Kinshasa et Bruxelles ont pris l’option depuis  mercredi dernier, de renforcer le partenariat qu'elles ont entamé depuis 2002, en étendant leur collaboration existante aux domaines de la propreté et de l'état civil, à ceux de la sécurité, des finances, de la jeunesse et des sports. Cela a été scellé dans un nouveau protocole signé mercredi en  début d'après-midi, à l'Hôtel de ville de Bruxelles par le bourgmestre Freddy Thielemans, et le gouverneur de la ville-province de Kinshasa André Kimbuta. "Nous avons élaboré un projet concret autour de trois axes", se félicite l'échevine bruxelloise de la Propreté publique Karine Lalieux.

A savoir : le partage d'expertise, la récupération du charroi et des projets pilotes locaux de ramassage des déchets. "Le service propreté de la Ville de Bruxelles apportera son expertise aux autorités kinoises afin de les aider à identifier les meilleures solutions pour le transport des déchets et le choix d'une décharge finale", explique Mme Lalieux. De même, il s'agira d'appuyer Kinshasa dans ses démarches vers les bailleurs de fond. La Ville de Bruxelles léguera également des charrois déclassés à la Ville de Kinshasa et participera à la formation des agents techniques pour la maintenance de ce matériel. A ce titre, les ouvriers kinois feront un stage à Bruxelles pour la remise en état des véhicules envoyés à Kinshasa.

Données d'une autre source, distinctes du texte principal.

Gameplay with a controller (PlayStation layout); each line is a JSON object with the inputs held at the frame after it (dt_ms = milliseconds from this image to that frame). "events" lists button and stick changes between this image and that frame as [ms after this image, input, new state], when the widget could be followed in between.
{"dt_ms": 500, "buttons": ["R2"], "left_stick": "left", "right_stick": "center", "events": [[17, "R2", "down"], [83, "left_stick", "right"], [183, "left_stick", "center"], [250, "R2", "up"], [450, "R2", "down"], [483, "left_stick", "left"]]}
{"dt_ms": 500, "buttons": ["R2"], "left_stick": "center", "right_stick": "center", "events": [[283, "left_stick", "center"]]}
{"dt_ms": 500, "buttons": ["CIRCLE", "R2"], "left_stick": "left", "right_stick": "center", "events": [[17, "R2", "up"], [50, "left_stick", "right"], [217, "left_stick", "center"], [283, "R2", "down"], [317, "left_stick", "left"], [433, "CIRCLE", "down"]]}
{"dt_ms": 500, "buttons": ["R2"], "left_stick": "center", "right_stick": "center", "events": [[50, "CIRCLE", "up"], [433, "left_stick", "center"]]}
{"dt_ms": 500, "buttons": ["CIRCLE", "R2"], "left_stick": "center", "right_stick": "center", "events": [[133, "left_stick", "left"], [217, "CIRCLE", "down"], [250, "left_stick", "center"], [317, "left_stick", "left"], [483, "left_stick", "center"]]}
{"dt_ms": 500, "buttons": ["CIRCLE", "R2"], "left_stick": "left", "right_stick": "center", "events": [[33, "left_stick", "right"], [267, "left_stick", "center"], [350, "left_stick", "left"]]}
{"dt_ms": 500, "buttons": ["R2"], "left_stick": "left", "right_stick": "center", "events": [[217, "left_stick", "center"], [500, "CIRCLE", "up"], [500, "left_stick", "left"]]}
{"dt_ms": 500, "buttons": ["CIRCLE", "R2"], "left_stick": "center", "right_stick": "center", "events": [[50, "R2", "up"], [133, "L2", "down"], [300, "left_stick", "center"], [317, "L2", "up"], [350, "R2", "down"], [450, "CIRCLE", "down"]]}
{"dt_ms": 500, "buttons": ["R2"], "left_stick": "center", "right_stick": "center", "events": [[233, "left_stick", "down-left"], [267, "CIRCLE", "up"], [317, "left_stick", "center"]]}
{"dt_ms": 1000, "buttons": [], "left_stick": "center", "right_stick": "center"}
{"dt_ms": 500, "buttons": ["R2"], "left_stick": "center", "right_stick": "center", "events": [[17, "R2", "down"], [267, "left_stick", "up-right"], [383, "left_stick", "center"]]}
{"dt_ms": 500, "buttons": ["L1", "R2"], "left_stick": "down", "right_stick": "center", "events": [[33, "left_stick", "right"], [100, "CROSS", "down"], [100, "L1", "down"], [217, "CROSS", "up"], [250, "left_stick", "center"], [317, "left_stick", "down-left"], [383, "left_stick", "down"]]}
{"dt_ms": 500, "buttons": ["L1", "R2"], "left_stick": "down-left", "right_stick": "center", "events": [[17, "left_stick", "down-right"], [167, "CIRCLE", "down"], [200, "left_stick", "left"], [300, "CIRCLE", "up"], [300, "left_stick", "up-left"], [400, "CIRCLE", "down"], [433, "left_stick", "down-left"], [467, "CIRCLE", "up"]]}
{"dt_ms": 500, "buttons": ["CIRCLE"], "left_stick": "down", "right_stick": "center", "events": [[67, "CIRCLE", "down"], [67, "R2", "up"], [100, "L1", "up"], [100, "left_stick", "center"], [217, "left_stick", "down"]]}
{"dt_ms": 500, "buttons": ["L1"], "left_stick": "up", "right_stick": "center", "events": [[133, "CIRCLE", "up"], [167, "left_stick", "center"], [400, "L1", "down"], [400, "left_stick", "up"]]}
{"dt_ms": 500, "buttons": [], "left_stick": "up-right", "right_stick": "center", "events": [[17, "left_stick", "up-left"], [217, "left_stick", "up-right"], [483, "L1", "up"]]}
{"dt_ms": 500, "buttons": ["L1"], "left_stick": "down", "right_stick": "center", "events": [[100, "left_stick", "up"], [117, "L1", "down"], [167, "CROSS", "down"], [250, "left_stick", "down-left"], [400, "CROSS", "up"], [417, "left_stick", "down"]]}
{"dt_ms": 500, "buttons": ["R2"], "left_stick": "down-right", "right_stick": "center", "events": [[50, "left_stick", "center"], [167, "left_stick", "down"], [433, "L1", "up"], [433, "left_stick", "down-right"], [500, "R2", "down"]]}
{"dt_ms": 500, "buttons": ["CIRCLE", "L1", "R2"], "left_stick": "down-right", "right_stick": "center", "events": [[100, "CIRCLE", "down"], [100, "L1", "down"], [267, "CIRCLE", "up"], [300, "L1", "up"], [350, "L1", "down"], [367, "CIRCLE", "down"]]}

Toutefois, l'aide de la ville de Bruxelles ne sera pas de nature financière. Elle consistera surtout en un apport d'expériences et de matériel pour aider les autorités kinoises à élaborer des projets à défendre auprès de bailleurs de fonds potentiels. Les projets viseront à améliorer la qualité de vie de la population. Selon le premier gouverneur de Kinshasa désigné par les élections démocratiques, les défis pour la capitale congolaise sont énormes, à commencer par celui de la salubrité. Il s'agira notamment de permettre l'enlèvement des déchets dans les 24 communes qui la composent. La Ville de Bruxelles apportera son expertise pour aider les  autorités kinoises à la mise en place d'une décharge publique et à rechercher des bailleurs de fonds. Des véhicules du service bruxellois de la propreté publique vont  être envoyés à Kinshasa, de même que des fonctionnaires du département. Ceux-ci mettront au point, avec leurs homologues congolais, un micro-projet de sensibilisation de la population au tri et au recyclage des déchets.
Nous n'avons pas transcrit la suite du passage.